Saturday, November 26, 2011

Reaction: Jigsaw: Supporting Investigative Analysis through Interactive Visualization

     Stasko, Gorg, Liu, and Singhal present an interesting visualization system to aid in the discovery and review of a collection of full text documents. Their stated goal is to "develop visual representations of the information within text documents and report collections in order to help search review and understand the reports" and I would agree they have at least accomplished most of that. Their Jigsaw system is a Java based system that provides four different views of viewing relationships between documents and entities (people, places, dates, and organizations). I see the benefit to having four different views, it allows you to see things in different ways, but it seems odd for a tool such as this to have four completely different views who's visualization methods really do not relate to one another. This requires the user to readjust themselves to each view and perhaps requires a bit more of a 'context' switch between views. With this decision I am left wondering if there are any other 'views' that would be helpful to users of the system.

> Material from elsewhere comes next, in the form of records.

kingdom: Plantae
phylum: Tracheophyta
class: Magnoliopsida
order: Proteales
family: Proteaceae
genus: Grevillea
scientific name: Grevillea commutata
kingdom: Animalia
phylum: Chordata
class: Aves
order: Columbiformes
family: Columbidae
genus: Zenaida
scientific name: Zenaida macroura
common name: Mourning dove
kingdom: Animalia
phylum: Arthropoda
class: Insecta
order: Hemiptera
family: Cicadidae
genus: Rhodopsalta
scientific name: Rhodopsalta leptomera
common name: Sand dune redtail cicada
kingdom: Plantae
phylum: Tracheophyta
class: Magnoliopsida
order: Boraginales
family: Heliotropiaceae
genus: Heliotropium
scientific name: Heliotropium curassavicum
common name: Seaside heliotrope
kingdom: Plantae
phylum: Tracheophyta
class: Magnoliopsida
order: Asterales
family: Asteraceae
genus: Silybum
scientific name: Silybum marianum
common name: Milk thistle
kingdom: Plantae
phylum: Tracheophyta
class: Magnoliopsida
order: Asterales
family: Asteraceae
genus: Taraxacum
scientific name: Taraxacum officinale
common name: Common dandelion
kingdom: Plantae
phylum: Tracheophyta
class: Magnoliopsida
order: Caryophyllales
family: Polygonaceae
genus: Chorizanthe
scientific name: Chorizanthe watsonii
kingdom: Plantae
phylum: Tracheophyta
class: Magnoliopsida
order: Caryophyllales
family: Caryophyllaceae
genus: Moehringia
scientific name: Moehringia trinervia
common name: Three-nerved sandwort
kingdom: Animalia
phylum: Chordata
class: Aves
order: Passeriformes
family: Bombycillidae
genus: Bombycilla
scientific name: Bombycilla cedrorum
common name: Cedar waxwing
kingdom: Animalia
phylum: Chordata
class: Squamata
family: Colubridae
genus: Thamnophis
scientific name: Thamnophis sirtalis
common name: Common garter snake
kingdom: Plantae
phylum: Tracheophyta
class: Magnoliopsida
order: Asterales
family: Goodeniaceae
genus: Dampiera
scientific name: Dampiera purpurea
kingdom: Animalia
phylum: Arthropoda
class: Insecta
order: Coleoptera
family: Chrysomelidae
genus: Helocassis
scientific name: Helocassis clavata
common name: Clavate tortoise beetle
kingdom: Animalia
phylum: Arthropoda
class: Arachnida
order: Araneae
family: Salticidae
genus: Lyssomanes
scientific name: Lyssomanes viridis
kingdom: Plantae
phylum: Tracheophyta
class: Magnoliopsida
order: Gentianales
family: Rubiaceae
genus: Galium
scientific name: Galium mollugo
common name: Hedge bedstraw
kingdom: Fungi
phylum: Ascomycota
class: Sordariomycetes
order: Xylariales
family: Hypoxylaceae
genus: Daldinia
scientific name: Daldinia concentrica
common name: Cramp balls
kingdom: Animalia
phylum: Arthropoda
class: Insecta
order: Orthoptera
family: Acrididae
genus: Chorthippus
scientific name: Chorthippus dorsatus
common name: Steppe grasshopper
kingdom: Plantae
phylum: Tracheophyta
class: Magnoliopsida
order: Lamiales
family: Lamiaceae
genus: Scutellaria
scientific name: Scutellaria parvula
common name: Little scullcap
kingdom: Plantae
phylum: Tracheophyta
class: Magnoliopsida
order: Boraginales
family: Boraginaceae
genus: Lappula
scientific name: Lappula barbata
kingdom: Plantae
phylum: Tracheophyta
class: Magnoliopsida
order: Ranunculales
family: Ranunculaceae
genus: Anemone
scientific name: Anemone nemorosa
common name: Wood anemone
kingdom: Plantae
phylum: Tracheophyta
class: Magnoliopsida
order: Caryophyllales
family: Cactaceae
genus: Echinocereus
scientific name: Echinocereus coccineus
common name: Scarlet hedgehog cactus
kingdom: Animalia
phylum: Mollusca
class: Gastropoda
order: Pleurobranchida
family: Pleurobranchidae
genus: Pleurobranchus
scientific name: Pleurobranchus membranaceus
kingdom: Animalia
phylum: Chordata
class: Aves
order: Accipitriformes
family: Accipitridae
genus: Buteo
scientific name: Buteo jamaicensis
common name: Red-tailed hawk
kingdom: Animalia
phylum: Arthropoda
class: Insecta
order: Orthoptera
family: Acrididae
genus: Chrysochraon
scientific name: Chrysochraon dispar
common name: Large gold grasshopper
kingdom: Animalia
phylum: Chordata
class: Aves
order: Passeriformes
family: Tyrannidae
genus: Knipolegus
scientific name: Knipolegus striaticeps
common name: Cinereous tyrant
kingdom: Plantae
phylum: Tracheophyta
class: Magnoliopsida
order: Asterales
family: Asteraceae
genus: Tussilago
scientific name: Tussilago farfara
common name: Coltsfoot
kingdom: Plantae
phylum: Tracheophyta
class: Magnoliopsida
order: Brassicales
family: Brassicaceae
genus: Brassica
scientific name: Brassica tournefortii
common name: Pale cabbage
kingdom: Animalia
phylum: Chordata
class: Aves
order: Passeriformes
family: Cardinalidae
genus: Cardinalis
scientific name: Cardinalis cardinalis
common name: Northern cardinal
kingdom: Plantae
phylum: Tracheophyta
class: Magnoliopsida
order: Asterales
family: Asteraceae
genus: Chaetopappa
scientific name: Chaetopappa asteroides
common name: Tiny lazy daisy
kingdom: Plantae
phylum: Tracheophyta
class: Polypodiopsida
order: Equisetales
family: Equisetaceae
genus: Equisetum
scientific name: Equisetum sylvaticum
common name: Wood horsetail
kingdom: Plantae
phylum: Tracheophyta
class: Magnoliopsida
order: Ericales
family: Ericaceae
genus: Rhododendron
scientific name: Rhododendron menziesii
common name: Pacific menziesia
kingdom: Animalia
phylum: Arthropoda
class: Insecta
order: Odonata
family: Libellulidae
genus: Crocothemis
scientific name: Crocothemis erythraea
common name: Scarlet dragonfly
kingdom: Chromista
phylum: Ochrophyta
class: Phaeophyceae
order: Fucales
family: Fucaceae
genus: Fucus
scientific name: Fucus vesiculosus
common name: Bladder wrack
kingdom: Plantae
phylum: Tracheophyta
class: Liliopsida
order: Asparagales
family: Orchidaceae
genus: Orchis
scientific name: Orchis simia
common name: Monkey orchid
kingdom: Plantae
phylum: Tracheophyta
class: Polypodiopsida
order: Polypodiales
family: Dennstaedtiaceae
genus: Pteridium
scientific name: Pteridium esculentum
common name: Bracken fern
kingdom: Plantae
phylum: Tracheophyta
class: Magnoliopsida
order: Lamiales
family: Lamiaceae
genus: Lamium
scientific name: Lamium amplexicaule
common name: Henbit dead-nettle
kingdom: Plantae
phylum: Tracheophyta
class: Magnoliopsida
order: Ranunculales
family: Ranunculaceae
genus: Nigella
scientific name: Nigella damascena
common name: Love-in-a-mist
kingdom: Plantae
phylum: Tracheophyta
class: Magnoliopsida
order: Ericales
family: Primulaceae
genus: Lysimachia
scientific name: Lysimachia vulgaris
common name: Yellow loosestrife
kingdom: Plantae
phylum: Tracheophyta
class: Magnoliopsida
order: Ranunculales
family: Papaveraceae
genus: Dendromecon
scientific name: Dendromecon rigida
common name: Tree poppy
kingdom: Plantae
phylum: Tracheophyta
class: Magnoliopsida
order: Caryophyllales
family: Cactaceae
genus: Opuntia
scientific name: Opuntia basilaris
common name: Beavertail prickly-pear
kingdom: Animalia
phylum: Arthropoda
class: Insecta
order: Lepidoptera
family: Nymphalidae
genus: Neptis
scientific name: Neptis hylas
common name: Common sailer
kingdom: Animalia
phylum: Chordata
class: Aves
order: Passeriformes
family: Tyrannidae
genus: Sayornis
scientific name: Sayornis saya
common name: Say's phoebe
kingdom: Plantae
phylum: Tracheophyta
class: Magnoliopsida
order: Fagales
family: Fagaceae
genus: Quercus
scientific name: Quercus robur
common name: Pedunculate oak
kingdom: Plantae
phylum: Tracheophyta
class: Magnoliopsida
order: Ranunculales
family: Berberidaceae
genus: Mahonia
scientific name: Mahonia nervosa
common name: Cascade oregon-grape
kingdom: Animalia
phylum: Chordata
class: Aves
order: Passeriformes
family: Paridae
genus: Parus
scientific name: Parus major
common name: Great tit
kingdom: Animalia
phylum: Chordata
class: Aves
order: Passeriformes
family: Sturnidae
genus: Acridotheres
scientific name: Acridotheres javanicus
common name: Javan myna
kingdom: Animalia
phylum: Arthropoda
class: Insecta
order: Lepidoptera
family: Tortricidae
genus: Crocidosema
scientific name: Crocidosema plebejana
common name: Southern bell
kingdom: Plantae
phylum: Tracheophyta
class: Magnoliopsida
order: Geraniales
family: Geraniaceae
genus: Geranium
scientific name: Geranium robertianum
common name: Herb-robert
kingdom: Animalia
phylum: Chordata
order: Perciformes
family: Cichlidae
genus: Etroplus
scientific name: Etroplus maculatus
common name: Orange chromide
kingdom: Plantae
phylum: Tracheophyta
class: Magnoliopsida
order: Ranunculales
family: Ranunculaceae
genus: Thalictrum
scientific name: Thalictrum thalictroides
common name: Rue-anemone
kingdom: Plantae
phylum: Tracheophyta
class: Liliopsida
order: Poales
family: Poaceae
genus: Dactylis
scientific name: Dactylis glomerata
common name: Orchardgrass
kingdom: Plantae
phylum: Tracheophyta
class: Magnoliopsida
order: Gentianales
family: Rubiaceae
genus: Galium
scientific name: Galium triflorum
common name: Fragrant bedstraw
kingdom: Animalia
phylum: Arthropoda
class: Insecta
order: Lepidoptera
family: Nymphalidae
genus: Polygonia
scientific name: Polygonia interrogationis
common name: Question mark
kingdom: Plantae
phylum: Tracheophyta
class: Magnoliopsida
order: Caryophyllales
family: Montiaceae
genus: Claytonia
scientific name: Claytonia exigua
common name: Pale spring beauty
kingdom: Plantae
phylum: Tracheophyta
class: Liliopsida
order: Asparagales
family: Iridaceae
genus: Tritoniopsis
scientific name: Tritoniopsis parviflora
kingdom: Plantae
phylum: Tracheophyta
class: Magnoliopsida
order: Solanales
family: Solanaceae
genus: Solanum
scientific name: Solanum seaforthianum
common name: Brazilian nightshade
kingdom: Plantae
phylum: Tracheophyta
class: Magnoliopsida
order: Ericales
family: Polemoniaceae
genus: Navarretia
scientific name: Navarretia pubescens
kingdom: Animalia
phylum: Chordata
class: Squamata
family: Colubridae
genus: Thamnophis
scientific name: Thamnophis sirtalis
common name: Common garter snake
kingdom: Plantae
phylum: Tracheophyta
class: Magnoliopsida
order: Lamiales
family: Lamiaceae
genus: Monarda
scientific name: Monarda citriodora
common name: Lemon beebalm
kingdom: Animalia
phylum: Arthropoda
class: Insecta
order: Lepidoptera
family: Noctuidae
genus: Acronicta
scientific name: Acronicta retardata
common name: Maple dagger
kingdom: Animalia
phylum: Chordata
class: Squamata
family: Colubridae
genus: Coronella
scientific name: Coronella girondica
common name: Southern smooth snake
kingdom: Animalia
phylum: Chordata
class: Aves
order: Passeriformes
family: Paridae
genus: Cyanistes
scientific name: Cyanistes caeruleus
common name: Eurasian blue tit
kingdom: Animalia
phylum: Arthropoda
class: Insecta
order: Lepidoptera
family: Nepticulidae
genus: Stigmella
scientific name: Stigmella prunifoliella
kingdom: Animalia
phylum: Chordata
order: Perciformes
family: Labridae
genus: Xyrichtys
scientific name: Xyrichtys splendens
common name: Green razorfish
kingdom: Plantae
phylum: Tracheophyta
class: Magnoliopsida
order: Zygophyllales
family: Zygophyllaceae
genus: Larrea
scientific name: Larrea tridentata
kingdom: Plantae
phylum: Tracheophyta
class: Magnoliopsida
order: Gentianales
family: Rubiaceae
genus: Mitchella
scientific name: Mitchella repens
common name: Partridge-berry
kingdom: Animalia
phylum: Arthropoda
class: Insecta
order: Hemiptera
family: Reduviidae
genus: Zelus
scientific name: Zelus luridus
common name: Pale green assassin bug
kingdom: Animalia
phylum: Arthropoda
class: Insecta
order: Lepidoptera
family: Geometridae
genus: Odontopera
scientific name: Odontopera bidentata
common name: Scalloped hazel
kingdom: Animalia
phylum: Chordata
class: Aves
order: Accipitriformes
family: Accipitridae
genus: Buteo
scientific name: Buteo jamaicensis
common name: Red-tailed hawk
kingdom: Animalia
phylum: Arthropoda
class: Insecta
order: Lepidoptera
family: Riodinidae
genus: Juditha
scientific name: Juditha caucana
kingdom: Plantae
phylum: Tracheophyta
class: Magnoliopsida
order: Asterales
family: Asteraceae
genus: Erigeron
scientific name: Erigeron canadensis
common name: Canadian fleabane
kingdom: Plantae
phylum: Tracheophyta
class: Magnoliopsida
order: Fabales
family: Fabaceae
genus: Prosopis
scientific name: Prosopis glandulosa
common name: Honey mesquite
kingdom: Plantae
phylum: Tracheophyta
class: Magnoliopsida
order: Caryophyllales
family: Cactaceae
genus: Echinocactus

     I'm not certain how easy the tool is with large data sets. Many of the screenshots I feel show a visualization that would not scale well to thousands of documents. For example the "List View" does not seem to have an easy way to filter each side of the list. While the paper discusses a search option, a simple filter would be nice. Their original stated goal is to help "understand" the reports, but I'm not sure how well they do that. I could see it helping in discovering related documents, which may help in understanding, but more of as a by-product.
     Overall the tools seems like it would be a good tool for exploring small to medium sized collections of documents.